When the trial magistrate sentenced the Applicant to serve the custodial sentences, it was exercising judicial discretion. This court can only interfere with such exercise of discretion if it is established, either that the sentence was too harsh or too lenient in the circumstances. The court will also interfere with the imposition of the custodial sentence if it is established that the trial magistrate applied the wrong principles of the law in sentencing the Applicant or that the sentence was illegal. The Court of Appeal in Ahmad Abolfathi Mohammed & Another –vs- Republic Criminal Appeal No. 135 of 2016(unreported) held at Page 25 thus:
“As what is challenged in this appeal regarding sentence is essentially the exercise of discretion, as a principle this Court will normally not interfere with exercise of discretion by the court appealed from unless it is demonstrated that the court acted on wrong principle; ignored material factors; took into account irrelevant considerations; or on the whole that the sentence is manifestly excessive. In Bernard KimaniGacheru v. Republic, Cr App No.188 of 2000this Court stated thus:
“It is now settled law, following several authorities by this Court and by the High Court, that sentence is a matter that rests in the discretion of the trial court. Similarly, sentence must depend on the facts of each case. On appeal, the appellate court will not easily interfere with sentence unless, that sentence is manifestly excessive in the circumstances of the case, or that the trial court overlooked some material factor, or took into account, some wrong material, or acted on a wrong principle. Even if, the Appellate Court feels that the sentence is heavy and that the Appellate Court might itself not have passed that sentence, these alone are not sufficient grounds for interfering with the discretion of the trial court on sentence unless, any one of the matters already stated is shown to exist.”
In the present application, it was clear to this court that the trial court did not commit an error of principle or fail to take into consideration a relevant factor when it sentenced the Applicant to serve the sentences that were imposed. As stated above, this court cannot interfere with the exercise of judicial discretion by a trial court unless it is established that the court either sentenced the Applicant to serve a sentence that was harsh and excessive in the circumstances or that was too lenient as to attract interference by this court.

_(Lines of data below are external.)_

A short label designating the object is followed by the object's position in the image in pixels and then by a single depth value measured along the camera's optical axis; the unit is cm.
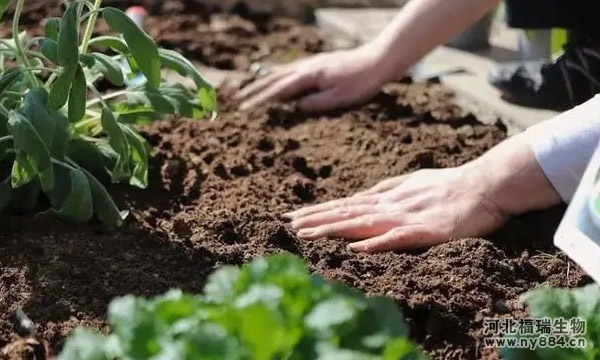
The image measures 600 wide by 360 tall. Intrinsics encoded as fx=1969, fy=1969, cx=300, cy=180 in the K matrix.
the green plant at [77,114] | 167
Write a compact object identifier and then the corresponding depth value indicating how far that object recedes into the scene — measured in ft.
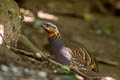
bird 49.24
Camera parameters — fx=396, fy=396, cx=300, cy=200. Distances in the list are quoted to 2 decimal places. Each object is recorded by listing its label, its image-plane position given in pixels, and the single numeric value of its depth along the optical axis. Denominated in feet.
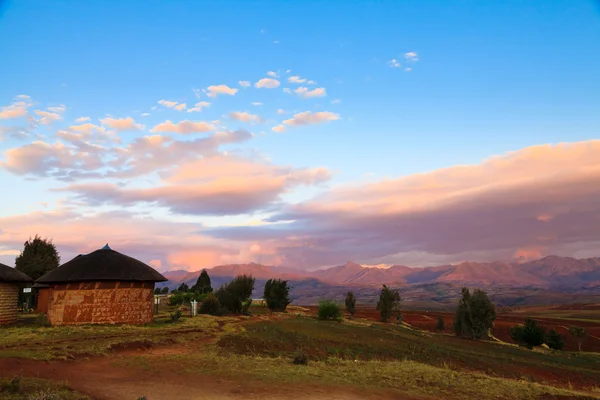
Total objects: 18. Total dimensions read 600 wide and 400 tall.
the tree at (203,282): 233.55
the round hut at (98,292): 80.53
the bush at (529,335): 120.37
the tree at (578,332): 125.19
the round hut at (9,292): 87.15
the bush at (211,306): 120.78
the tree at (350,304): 169.99
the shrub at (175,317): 91.04
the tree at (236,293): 125.07
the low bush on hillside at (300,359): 53.88
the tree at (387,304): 157.48
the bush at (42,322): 80.69
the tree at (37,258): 163.32
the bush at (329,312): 124.16
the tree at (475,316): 120.67
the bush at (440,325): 159.80
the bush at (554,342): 123.34
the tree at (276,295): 147.84
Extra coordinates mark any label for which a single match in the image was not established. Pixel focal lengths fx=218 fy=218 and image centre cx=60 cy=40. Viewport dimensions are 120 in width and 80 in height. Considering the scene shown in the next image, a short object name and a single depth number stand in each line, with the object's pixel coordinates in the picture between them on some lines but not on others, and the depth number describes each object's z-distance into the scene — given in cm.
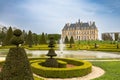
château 10969
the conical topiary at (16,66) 750
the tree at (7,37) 5521
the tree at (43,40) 6431
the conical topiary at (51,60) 1583
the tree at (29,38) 5150
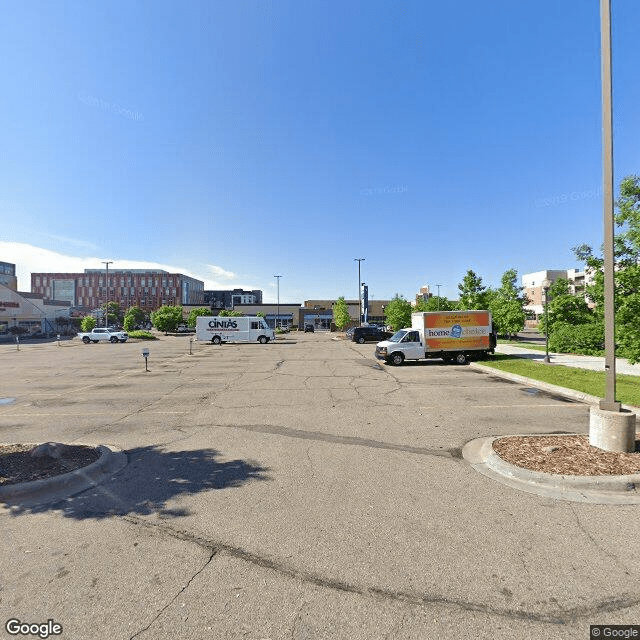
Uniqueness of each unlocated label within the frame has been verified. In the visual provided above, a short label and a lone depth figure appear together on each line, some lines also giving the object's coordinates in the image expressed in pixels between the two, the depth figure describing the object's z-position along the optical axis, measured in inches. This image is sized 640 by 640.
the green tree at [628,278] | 355.9
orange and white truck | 757.3
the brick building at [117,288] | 4549.7
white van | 1393.9
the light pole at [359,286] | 2062.0
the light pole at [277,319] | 2987.2
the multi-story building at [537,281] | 3595.0
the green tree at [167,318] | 2124.8
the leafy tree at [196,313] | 2344.5
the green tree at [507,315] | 1200.2
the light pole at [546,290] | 745.7
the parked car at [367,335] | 1491.1
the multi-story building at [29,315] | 2123.5
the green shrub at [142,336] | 1755.0
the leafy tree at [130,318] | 2261.3
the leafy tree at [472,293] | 1079.0
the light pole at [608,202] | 223.5
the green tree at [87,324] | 1868.8
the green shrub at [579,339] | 957.8
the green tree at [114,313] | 3397.6
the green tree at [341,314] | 2273.6
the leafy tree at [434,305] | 2109.4
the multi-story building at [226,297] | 4439.0
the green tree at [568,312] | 1104.2
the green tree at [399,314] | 1667.1
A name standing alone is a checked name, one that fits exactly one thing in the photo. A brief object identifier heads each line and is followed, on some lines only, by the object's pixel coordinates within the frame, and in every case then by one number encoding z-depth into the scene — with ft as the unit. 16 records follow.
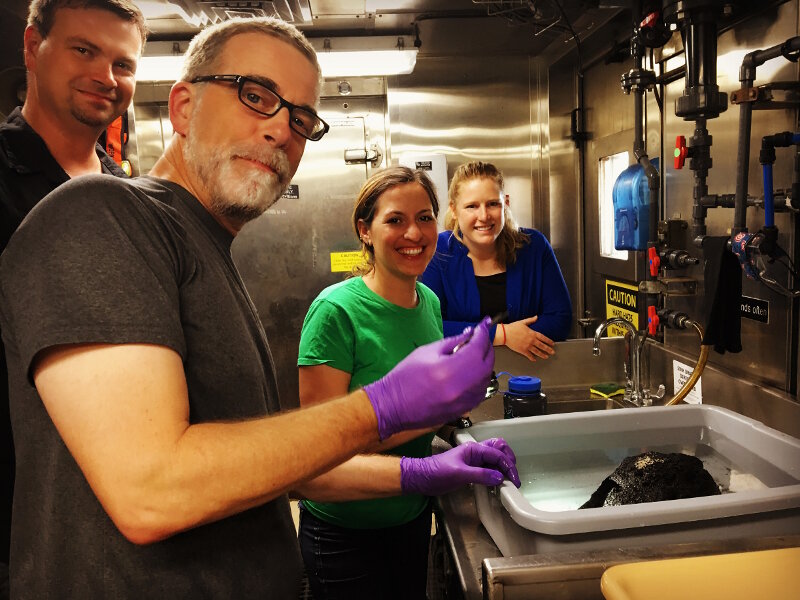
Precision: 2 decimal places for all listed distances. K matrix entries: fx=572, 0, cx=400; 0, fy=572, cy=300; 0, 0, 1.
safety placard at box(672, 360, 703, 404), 6.53
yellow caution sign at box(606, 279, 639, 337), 9.51
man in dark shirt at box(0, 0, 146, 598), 4.50
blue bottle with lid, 5.68
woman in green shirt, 5.03
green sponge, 7.16
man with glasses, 2.30
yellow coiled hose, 5.91
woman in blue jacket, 8.00
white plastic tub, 3.37
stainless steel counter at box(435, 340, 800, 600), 3.10
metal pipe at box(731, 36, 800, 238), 5.21
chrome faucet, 6.77
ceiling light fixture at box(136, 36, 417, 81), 10.03
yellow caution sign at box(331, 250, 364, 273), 12.95
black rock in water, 3.81
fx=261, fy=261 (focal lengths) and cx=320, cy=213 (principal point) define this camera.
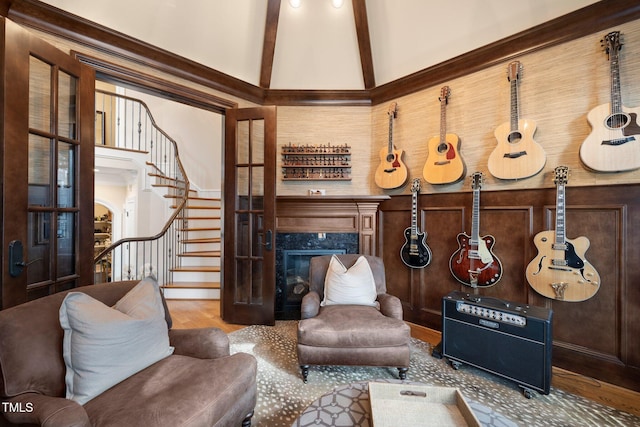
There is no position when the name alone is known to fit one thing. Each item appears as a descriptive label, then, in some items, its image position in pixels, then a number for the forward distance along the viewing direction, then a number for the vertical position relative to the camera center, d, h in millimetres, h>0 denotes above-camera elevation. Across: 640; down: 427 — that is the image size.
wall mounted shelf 3336 +667
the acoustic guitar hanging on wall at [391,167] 3041 +568
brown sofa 975 -780
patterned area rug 1604 -1244
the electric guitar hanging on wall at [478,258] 2406 -394
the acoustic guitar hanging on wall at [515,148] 2201 +590
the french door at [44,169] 1579 +291
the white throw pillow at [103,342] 1119 -606
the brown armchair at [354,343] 1894 -935
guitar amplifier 1779 -911
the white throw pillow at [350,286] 2326 -649
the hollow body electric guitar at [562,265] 1986 -382
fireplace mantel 3182 -51
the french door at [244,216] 3037 -35
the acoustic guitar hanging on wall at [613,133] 1833 +604
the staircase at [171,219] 4090 -114
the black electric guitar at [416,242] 2854 -300
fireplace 3221 -433
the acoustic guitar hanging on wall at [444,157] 2621 +596
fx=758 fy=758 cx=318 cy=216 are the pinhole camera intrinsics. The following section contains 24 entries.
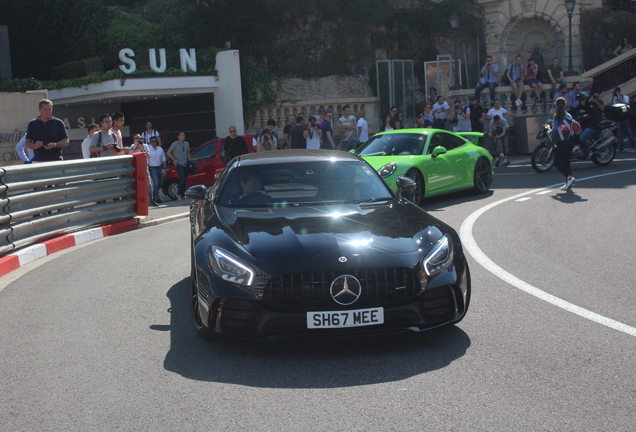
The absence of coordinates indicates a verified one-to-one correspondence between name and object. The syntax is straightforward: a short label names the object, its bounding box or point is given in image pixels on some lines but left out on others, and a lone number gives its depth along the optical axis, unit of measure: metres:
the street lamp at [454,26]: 29.41
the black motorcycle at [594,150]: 17.69
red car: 19.81
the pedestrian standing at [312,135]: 18.48
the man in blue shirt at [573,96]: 24.58
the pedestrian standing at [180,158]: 19.27
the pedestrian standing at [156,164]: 17.69
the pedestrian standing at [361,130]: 19.78
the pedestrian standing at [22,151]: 13.26
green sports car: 13.35
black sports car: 5.00
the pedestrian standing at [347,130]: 19.28
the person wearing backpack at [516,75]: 27.09
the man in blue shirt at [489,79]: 27.17
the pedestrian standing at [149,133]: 20.67
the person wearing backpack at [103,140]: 13.24
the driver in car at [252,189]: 6.56
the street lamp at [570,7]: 27.75
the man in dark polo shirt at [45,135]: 11.66
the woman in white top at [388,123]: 19.72
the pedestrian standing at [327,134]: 18.88
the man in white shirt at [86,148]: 13.39
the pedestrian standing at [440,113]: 23.55
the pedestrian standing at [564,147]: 14.31
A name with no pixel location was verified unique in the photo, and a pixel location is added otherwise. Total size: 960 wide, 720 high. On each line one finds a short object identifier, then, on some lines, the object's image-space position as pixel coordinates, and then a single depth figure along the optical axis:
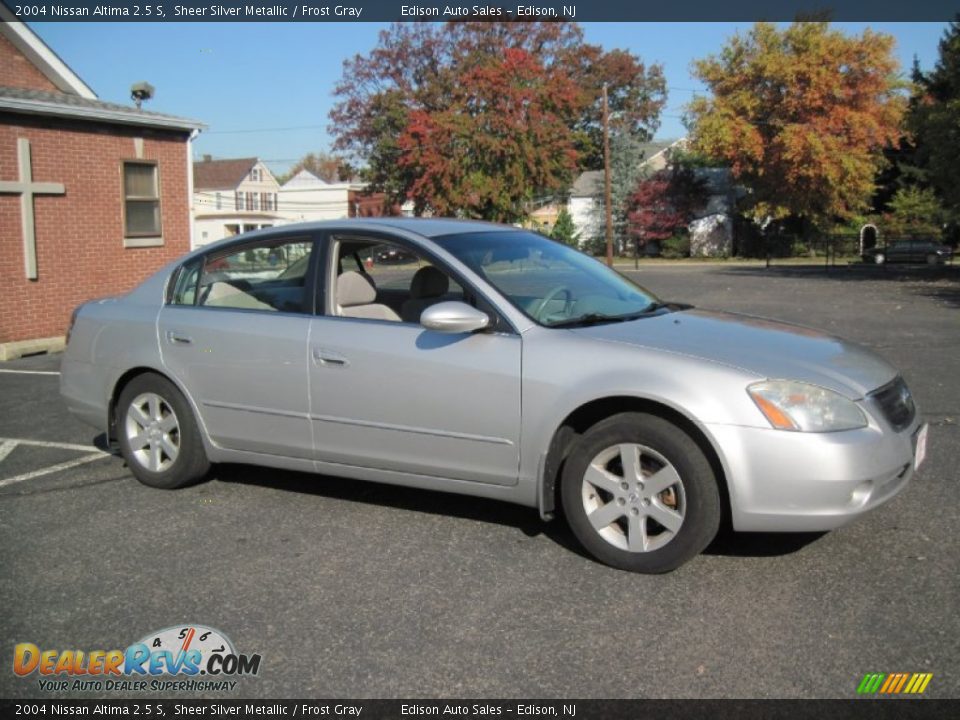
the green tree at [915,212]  45.19
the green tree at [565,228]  53.00
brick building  13.77
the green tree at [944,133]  24.44
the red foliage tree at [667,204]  51.84
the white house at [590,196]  58.66
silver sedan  3.89
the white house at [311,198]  72.50
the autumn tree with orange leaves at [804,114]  43.00
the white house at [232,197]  66.81
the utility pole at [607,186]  38.97
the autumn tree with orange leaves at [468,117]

The trial court took into account the serious nature of the charges facing the Applicant. It also considered the Applicant’s mitigation. The sentence imposed on the Applicant cannot be said to be harsh or excessive in the circumstances.
In the premises therefore, the Applicant’s application lacks merit and is hereby dismissed save that the default sentences imposed on him after failing to pay the fines imposed shall run concurrently instead of consecutively. It is so ordered.